Crude production in the Neutral Zone's onshore Wafra and offshore Khafji fields has suffered from technical challenges stemming from their lengthy closure, sources have told Platts, with output ranging from below 200,000 b/d in some months to as high as 270,000 b/d. The fields typically produced a combined 500,000 b/d prior to their shutdown in the mid-2010s.
The Neutral Zone may be counted on for incremental supply, as the OPEC+ alliance intends to phase out production cuts by late 2022 and global oil demand recovers from the pandemic.

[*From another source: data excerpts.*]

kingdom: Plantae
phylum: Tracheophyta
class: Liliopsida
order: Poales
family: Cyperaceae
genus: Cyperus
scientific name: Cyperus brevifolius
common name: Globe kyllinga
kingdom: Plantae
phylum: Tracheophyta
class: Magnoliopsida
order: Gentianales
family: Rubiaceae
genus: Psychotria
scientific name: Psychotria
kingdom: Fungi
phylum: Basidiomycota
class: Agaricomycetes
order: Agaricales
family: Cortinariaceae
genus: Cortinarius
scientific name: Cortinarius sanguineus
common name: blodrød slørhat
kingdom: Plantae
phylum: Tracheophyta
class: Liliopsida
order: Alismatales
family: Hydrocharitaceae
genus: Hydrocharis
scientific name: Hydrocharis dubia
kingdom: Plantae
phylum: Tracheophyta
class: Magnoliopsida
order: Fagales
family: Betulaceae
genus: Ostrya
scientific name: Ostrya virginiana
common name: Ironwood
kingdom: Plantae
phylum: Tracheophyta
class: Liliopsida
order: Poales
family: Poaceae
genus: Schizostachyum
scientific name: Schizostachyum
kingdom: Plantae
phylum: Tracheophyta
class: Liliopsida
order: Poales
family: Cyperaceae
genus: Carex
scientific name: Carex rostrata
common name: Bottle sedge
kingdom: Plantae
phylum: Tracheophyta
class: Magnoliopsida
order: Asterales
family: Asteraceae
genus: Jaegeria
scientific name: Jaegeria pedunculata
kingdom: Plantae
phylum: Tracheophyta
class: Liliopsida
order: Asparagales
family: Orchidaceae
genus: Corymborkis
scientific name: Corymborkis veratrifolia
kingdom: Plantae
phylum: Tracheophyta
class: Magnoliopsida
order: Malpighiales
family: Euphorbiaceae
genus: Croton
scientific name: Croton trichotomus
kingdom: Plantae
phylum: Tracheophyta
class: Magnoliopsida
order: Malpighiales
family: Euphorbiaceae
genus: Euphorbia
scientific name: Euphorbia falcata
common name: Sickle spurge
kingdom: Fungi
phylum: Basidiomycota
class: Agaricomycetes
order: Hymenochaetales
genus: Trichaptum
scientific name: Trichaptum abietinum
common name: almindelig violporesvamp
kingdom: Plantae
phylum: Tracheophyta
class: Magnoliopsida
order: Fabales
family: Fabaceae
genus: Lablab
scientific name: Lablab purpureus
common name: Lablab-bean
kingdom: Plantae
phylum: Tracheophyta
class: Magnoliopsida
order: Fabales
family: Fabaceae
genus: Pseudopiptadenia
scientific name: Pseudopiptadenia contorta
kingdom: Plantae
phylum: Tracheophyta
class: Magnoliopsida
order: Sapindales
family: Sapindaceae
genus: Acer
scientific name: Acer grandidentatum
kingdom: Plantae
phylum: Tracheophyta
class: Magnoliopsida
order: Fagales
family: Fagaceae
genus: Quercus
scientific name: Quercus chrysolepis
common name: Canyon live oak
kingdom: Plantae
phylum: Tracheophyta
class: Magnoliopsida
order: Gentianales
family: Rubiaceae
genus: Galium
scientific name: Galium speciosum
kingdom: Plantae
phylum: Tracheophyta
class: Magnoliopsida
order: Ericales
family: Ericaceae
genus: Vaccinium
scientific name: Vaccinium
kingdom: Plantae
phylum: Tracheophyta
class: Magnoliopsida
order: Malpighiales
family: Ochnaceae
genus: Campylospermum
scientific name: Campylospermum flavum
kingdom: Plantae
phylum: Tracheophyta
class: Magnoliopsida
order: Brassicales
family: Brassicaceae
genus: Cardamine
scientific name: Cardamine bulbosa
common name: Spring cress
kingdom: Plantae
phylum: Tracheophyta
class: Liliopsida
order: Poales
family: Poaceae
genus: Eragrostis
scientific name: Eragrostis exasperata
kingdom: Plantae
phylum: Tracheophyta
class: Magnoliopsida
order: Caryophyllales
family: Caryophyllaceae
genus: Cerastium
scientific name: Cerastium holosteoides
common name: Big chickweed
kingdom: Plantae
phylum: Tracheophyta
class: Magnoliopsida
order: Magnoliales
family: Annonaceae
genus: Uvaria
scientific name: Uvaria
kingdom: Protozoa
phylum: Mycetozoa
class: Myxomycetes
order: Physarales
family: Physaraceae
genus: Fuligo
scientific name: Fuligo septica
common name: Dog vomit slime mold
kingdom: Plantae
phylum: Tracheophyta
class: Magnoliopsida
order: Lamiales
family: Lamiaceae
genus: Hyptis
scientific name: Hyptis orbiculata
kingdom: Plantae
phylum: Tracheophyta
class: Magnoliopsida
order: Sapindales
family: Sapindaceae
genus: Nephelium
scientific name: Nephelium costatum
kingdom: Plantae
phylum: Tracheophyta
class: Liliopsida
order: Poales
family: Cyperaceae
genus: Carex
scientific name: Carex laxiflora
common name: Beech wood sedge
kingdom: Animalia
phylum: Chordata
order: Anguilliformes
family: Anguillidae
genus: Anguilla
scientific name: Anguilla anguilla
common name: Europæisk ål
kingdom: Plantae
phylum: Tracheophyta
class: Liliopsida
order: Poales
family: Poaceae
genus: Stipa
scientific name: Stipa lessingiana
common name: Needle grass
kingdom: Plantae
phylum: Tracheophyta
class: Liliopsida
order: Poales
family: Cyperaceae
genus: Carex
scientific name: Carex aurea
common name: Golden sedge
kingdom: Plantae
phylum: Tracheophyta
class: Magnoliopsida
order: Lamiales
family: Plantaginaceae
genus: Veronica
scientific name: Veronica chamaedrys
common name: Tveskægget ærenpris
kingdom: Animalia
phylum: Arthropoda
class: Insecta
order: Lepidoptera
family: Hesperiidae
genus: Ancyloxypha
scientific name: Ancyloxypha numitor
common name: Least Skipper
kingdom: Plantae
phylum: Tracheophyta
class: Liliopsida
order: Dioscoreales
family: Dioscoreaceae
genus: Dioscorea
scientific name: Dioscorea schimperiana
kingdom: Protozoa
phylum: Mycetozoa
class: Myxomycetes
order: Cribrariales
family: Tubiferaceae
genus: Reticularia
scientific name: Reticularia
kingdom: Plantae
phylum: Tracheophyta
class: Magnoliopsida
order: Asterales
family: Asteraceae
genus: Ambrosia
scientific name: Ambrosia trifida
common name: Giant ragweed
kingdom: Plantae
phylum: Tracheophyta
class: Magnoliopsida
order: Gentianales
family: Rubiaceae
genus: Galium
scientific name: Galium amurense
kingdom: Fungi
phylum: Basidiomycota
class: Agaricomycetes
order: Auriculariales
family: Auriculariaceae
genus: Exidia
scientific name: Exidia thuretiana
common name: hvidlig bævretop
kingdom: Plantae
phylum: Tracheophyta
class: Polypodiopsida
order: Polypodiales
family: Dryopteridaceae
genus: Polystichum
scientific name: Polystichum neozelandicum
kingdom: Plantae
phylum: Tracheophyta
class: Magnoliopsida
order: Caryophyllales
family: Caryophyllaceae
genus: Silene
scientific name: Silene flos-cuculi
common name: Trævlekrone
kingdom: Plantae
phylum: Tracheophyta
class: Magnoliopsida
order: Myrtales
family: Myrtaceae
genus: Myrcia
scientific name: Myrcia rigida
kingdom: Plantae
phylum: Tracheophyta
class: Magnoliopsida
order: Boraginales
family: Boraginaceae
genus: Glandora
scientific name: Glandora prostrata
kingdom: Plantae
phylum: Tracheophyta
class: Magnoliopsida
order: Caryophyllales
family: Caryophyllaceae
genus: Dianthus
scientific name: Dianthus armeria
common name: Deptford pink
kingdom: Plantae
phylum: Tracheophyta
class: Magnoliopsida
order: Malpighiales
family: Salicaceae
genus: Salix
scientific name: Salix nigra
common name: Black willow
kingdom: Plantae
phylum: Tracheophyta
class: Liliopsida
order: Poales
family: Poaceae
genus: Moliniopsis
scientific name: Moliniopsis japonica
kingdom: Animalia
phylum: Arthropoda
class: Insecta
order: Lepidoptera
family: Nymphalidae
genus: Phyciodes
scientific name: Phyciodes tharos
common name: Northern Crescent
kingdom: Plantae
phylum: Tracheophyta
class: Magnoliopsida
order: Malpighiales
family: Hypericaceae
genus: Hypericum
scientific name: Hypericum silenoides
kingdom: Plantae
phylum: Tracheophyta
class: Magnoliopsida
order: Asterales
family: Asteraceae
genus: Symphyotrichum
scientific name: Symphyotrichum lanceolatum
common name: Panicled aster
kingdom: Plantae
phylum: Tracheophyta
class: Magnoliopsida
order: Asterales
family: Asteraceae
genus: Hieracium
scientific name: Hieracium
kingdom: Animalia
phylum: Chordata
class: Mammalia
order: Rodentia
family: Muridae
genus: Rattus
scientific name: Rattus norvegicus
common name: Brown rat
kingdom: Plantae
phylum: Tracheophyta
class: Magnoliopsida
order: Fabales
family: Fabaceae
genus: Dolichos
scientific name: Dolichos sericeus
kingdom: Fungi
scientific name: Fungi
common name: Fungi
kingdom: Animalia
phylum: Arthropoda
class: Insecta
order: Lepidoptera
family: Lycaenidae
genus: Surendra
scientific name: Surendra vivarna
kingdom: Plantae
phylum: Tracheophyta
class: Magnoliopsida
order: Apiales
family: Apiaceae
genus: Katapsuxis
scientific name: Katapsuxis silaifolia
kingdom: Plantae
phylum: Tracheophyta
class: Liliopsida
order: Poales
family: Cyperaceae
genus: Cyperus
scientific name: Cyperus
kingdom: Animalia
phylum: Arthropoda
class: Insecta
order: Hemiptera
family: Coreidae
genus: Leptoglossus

Platts Analytics forecasts that output will be capped at 250,000 b/d through 2022 due to the operational setbacks.
Crude exports from the Neutral Zone in 2021 have ranged from a low of 158,000 b/d in August to a high of 257,000 b/d in November, according to Kpler shipping data.
The outflows have been to India, China, South Korea, and the US, with Japan and Thailand also taking some cargoes in recent months, the Kpler data showed.
The Neutral Zone fields, which lie in an onshore and offshore territory shared by Saudi Arabia and Kuwait at their border, were offline for more than four years until 2020, due to a political dispute that was resolved with a signing of an agreement in December 2019.
Production in the zone is divided evenly between the two countries.
The offshore Khafji is operated by Saudi Arabia's Aramco Gulf Operations Co. and Kuwait Gulf Oil Co., while the onshore Wafra is operated by KGOC and Saudi Arabian Chevron.